DCCASat utitlizes double configuration chekcing and second level score based functions hscore and hscore2.
---Reference:
Chuan Luo, Shaowei Cai, Kaile Su, Wei Wu: Clause States Based Configuration Checking in Local Search for Satisfiability, IEEE Trans. on Cybernetics 45(5):1014-1027(2015) (for FrwCB).
Chuan Luo, Shaowei Cai, Wei Wu, Kaile Su: Double Configuration Checking in Stochastic Local Search for Satisfiability, Proc. of AAAI-2014: 2703-2709 (for DCCASat)
Shaowei Cai, Chuan Luo, Kaile Su: Scoring Functions Based on Second Level Score for k-SAT with Long Clauses, J. Artif. Intell. Res. 51, pp. 413-441 (2014) (for hscore and hscore2)
CScoreSAT utilizes cscore function which is a linear combination of score and the second level score, and has very good performance for random k-SAT with long clauses near phase transition..
This version uses CScoreSAT for all k-SAT instances with k>3, but calls WalkSAT for 3-SAT. It was ranked 4th in the random SAT category, solving only one instance less than the 3rd solver.
---Reference:
Shaowei Cai, Kaile Su: Comprehensive Score: Towards Efficient Local Search for SAT with Long Clauses, Proc. of IJCAI-2013, pp.489-495.
CCAnr is a CCA based local search solver for non-random SAT instances, and it is a state of the art local search solver for solving structured SAT instances.
CCAnr+CP3 uses a preprocessor CP3 before running CCAnr.
CCAnr+glucose (v2014) combines CCAnr with a complete solver glucose, and is ranked 2nd in "sequential, Hard-combinatorial SAT" track of SAT Competition 2014.
---Reference:
Shaowei Cai, Chuan Luo, Kaile Su: CCAnr: A Configuration Checking Based Local Search Solver for Non-random Satisfiability, Proceedings of SAT 2015
Shaowei Cai, Kaile Su: Configuration Checking with Aspiration in Local Search for SAT, Proc. of AAAI-2012, pp. 434-440.
CCASat adopts the heuristic of Configuration Checking with Aspiration, and utilizes the second level score to break ties for k-SAT with k>3.

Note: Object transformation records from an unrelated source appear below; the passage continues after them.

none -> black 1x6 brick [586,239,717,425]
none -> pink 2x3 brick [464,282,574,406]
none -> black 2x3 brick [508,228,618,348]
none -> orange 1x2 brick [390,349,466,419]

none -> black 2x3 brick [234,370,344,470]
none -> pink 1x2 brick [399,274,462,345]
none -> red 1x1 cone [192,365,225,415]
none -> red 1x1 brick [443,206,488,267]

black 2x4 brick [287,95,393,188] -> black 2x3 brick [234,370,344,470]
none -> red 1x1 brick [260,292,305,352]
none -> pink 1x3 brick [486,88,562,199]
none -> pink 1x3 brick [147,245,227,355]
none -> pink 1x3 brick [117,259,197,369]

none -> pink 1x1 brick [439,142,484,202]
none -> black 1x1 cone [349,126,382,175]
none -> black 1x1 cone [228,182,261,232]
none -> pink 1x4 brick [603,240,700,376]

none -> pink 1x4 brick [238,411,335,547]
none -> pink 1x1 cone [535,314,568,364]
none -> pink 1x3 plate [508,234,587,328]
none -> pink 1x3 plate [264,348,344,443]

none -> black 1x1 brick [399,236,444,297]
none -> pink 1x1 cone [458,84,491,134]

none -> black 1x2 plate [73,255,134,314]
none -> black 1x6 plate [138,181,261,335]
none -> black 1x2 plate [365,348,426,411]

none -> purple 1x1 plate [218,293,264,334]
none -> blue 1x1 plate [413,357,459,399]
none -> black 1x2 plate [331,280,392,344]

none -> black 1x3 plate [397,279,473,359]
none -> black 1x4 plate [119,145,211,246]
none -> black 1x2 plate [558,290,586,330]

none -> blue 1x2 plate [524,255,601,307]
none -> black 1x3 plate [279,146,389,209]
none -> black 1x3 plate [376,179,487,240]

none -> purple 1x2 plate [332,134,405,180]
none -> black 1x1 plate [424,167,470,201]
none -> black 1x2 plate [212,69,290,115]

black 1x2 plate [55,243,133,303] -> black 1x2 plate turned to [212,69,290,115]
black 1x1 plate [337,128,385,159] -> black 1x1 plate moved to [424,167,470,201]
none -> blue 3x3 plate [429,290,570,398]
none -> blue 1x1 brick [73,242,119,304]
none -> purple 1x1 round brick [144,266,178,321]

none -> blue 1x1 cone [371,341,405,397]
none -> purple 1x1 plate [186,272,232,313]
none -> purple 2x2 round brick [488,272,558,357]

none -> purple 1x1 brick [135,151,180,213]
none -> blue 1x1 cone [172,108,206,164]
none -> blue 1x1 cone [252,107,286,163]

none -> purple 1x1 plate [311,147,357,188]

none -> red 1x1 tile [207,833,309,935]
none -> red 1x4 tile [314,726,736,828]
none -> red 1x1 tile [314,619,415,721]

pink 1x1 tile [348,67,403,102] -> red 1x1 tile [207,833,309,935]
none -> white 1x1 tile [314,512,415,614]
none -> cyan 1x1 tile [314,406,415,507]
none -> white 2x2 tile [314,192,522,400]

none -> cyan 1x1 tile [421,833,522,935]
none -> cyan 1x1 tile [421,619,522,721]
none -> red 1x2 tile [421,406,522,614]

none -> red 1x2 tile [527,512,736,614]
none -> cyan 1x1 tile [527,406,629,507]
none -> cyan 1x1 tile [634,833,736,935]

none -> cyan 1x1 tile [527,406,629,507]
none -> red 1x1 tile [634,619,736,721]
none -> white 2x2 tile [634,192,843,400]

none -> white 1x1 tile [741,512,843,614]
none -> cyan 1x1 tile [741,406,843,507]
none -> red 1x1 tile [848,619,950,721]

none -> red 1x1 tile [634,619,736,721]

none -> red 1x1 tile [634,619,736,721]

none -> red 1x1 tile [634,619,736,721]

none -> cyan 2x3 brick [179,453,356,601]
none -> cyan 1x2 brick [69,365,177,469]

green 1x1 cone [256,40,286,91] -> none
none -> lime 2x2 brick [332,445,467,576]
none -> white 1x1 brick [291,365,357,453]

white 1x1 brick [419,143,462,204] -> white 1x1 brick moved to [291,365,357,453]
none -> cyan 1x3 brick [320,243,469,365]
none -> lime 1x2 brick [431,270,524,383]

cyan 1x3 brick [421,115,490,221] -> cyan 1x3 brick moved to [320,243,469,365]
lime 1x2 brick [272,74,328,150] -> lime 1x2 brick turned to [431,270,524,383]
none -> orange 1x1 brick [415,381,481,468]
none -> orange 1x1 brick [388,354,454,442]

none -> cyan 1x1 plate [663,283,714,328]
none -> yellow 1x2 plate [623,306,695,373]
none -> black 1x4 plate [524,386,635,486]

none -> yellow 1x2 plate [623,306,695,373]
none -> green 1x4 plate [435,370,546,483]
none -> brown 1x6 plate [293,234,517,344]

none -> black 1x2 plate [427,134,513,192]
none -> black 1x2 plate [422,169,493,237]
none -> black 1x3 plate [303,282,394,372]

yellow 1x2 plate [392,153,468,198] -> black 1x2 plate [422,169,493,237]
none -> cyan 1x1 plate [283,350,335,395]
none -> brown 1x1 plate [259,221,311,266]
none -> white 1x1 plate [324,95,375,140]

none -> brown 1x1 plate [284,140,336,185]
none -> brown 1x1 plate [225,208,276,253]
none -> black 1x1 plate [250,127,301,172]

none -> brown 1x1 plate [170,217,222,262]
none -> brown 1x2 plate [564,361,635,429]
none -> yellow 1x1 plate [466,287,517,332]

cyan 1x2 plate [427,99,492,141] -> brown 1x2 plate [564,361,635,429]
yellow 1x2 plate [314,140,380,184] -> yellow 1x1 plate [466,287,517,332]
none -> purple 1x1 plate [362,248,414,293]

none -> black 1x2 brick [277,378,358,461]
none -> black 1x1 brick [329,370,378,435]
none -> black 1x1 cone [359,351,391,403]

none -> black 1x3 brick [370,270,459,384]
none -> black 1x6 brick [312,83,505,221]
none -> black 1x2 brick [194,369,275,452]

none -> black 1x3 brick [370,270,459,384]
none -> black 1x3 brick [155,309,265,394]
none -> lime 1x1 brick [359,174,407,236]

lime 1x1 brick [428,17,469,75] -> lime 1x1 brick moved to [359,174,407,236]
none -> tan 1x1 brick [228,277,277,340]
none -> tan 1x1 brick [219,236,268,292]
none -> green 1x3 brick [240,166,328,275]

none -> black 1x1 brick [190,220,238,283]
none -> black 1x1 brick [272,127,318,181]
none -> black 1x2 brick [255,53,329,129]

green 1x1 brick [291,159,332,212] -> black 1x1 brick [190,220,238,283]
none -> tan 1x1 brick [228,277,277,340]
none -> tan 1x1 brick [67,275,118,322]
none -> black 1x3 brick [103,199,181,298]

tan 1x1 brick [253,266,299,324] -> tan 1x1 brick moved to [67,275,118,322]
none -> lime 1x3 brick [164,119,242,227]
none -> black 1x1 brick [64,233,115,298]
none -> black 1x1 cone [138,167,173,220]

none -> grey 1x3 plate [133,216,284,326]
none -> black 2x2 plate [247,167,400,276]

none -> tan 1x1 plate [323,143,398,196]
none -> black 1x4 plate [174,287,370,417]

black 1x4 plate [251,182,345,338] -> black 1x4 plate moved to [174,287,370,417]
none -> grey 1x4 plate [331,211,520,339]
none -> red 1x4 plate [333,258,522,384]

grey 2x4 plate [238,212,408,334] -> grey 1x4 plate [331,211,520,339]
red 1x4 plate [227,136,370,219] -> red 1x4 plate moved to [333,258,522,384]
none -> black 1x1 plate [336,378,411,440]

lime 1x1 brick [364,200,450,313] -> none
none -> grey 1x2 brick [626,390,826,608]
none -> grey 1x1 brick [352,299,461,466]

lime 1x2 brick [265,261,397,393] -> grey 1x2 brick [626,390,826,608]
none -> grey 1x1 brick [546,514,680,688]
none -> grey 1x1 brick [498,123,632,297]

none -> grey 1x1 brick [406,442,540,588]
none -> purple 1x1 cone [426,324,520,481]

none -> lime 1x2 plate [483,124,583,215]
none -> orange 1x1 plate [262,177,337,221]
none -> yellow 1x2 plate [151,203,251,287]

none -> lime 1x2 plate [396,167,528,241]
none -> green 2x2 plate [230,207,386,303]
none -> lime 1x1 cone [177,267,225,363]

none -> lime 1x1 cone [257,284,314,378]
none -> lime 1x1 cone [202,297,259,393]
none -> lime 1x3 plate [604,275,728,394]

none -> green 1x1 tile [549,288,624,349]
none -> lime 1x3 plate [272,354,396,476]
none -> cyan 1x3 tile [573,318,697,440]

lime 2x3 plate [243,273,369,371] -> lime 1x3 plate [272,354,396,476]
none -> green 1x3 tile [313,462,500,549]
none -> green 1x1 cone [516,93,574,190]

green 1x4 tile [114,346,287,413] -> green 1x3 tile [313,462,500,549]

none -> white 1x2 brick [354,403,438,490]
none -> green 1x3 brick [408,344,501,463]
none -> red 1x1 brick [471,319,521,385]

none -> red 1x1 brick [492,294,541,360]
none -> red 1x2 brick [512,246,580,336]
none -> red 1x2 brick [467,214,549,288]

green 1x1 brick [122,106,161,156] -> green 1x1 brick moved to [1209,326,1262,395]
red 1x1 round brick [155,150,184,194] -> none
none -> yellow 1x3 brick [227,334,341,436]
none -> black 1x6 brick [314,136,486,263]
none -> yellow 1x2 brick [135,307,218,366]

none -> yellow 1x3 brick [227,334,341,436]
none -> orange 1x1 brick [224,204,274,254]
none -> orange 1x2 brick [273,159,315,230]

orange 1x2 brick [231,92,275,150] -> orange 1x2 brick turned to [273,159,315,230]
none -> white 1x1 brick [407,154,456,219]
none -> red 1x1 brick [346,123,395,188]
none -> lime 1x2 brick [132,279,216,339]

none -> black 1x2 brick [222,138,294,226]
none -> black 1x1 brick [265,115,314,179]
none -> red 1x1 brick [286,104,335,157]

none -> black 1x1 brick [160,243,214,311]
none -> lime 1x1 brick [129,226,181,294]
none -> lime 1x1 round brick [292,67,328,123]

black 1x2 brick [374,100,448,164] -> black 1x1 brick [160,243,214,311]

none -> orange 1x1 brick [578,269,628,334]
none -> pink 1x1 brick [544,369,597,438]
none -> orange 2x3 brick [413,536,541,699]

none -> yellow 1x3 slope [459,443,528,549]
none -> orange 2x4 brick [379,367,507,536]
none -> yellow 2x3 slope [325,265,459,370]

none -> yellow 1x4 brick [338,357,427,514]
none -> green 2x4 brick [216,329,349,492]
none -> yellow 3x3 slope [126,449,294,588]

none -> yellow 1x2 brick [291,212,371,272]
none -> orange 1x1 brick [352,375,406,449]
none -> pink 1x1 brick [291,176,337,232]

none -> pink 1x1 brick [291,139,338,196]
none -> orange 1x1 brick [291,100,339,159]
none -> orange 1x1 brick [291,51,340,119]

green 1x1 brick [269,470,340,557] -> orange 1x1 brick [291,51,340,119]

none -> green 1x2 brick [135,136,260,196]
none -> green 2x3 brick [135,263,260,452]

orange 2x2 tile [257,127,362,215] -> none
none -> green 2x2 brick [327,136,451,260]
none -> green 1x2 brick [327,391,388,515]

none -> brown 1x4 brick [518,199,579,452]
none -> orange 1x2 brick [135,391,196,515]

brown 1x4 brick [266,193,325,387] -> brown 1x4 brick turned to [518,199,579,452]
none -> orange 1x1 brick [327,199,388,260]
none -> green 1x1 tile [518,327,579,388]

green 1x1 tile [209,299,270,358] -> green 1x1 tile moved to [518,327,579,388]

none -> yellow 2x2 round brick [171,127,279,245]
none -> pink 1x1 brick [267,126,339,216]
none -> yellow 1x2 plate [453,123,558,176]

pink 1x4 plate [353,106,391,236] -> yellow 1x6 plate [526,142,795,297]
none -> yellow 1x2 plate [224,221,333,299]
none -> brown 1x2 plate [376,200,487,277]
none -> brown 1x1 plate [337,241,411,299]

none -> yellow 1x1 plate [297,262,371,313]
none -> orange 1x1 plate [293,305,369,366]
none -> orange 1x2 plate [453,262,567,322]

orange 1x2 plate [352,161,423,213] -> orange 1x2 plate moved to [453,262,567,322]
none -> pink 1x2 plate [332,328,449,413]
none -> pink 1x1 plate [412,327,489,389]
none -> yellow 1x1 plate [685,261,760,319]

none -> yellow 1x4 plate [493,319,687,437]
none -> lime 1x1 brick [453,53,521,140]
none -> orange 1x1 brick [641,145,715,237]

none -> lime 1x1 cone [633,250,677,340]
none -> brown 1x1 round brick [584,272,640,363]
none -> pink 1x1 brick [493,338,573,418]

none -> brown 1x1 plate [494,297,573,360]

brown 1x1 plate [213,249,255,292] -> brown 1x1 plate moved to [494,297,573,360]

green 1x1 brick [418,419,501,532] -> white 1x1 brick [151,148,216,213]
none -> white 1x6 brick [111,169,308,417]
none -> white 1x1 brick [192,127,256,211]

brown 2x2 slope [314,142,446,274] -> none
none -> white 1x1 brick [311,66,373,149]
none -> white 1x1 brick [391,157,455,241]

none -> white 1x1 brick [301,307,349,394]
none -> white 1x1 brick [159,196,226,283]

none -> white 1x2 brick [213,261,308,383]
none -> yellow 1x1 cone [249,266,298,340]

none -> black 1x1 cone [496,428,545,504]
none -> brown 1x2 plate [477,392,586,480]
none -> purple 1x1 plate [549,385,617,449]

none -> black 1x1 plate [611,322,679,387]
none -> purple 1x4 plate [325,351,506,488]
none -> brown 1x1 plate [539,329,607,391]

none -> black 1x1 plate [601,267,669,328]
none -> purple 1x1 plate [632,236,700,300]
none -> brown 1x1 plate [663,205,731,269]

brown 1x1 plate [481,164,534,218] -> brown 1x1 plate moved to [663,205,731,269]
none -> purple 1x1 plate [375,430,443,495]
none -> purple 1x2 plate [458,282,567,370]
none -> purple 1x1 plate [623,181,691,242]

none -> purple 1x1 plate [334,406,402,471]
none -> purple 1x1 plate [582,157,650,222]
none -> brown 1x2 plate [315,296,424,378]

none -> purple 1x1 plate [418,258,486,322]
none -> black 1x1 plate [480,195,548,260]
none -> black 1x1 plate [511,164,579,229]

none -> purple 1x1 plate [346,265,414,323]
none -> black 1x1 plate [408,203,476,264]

CCASat won the random track of SAT Challenge 2012 with large margin.
---Reference:
Shaowei Cai, Kaile Su: Local search for Boolean Satisfiability with configuration checking and subscore, Artif. Intell. 204, pp. 75-98 (2013).
  • Swcca Shaowei Cai, Kaile Su: Configuration Checking with Aspiration in Local Search for SAT, Proc. of AAAI-2012, pp. 434-440.

SAT Solvers Improved from WalkSAT

I re-implemented the WalkSAT/SKC algorithm, which is twice as fast as the latest implementation version V50 on WalkSAT homepage for solving random 3-SAT instances, based on experiments with 1 million variables.
This is a non-caching based implementation, and there are two additional techniques: 1) it separates positive and negative literals for each variable; 2) it abandons the calculation of the break value once it exceeds the minimum break value.
---Reference:
Shaowei Cai: Faster Implementation for WalkSAT, Technique Report 2013, http://lcs.ios.ac.cn/~caisw/SAT.html.
Shaowei Cai, Chuan Luo, Kaile Su: Improving WalkSAT By Effective Tie-breaking and Efficient Implementation, Comput. J. 58(11): 2864-2875 (2015), Oxford Press.
WalkSATlm is improved from the famous WalkSAT(SKC) algorithm, by only replacing the random tie-breaking mechanism with a linear make function.
WalkSATlm outperforms WalkSAT by orders of magnitudes on random k-SAT with k>3.
The WalkSATlm2013 adopts WalkSAT to solve random 3-SAT instances, and adopts WalkSATlm to solve instances with k>3.
---Reference:
Shaowei Cai, Kaile Su, Chuan Luo: Improving WalkSAT for Random k-Satisfiability Problem with k>3, Proc. of AAAI-2013, pp. 145-151.
Shaowei Cai, Chuan Luo, Kaile Su: Improving WalkSAT By Effective Tie-breaking and Efficient Implementation, Comput. J. 58(11): 2864-2875 (2015), Oxford Press.